417. Wahrzeichen am Steinthor zu Rostock.

[311] Gegen das Jahr 1314 hatte Rostock, wie damals häufig, Krieg. Die Feinde hatten die Stadt schon lange und vergeblich belagert. Sie konnten sie nicht überwältigen und auch das Aushungern wollte nicht recht gehen. Da nahm man zum Verrathe seine Zuflucht, und zwar war es einer der Bürgermeister, der sich durch das Gold des Fremden blenden ließ. Er beging das Bubenstück und überlieferte die Stadt, indem er ihre Blöße verrieth, den Feinden. Die Sache war fein genug angelegt, kam aber doch an das Tageslicht. Und als nun die Rostocker nach außen hin Frieden hatten, ergriffen sie den Verräther und sperrten ihn ein. Damals bestrafte man oft geringe Vergehen hart; und so ist es leicht erklärlich, daß man hier nicht blos hart, sondern sogar grausam verfuhr. Man schleppte den Unglücklichen nach dem Mauerthurme unweit des Steinthores – hinter den Häusern an der neuen Wallstraße – und schloß ihn hier in schwebender Stellung vermittelst Hals-, Arm-, Brust- und Fußeisen also an, daß er nur die Hände zum Munde bewegen konnte. So quälte man ihn jämmerlich und langsam zu Tode; denn zur täglichen Nahrung ward ihm nur ein Schillingsbrot – Rundbrot – und ein wenig Wasser gereicht.

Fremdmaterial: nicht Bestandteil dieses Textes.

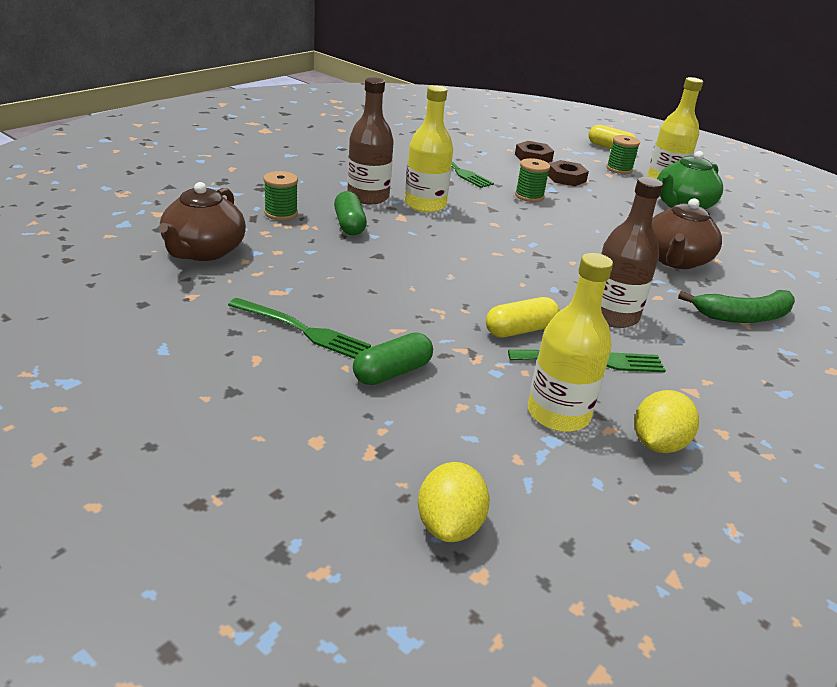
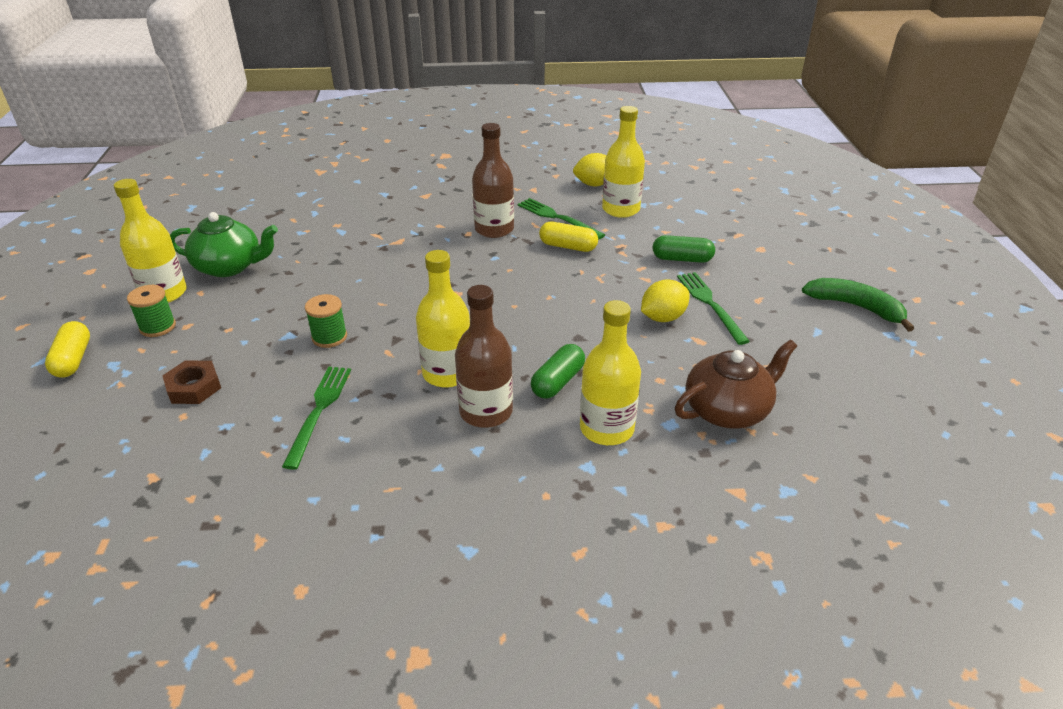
camera: 130 degrees left, 5 degrees up
(281, 213) = (606, 429): green spool -> yellow bottle
(449, 525) = (731, 202): yellow lemon -> yellow lemon (663, 317)
(566, 178) = (239, 341): brown nut -> none
(675, 260) = (365, 236): brown teapot -> none
(743, 316) = (417, 197): green banana -> green banana (855, 307)

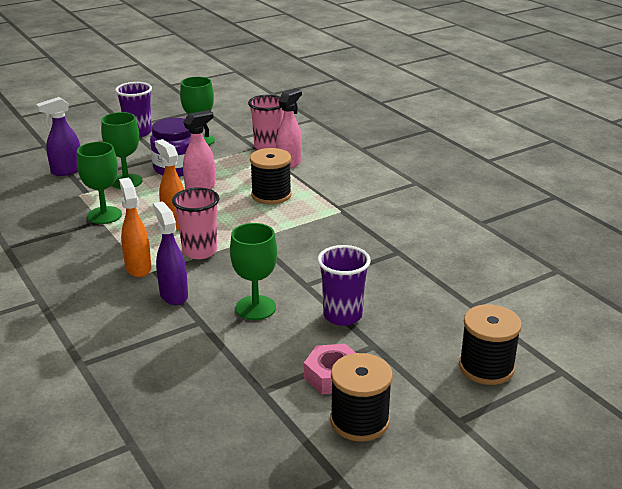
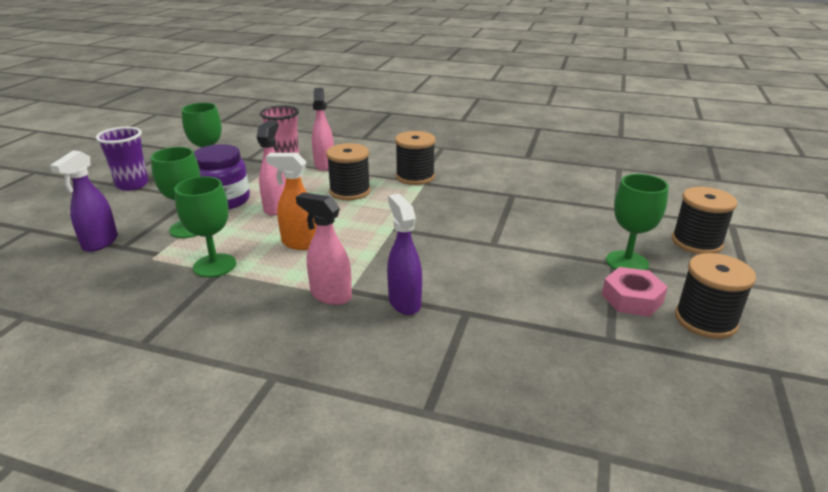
camera: 40 degrees left, 0 degrees up
(138, 268) = (330, 295): orange spray bottle -> pink spray bottle
(173, 295) = (404, 302): purple spray bottle -> purple spray bottle turned 45 degrees clockwise
(199, 251) = (364, 257): pink cup -> none
(255, 308) = (489, 278): green goblet -> green goblet (627, 262)
(342, 315) = (558, 253): purple cup -> none
(343, 202) = (415, 177): none -> black spool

Hier soll dann späterhin zur Warnung für Jedermann das über der Inschrift des Thores befindliche Brustbild eines Mannes, der gleich wie zum Schutze mit der Linken einen runden Schild vor sich hält, angebracht sein, und man will an demselben auch die Hals- und Armeisen erkennen. Den Schild aber hält man für ein Abbild des Rundbrotes.


A.C.F. Krohn bei Niederh. 3, 216 ff.

Quelle:
Karl Bartsch: Sagen, Märchen und Gebräuche aus Meklenburg 1–2. Band 1, Wien 1879/80, S. 311-312.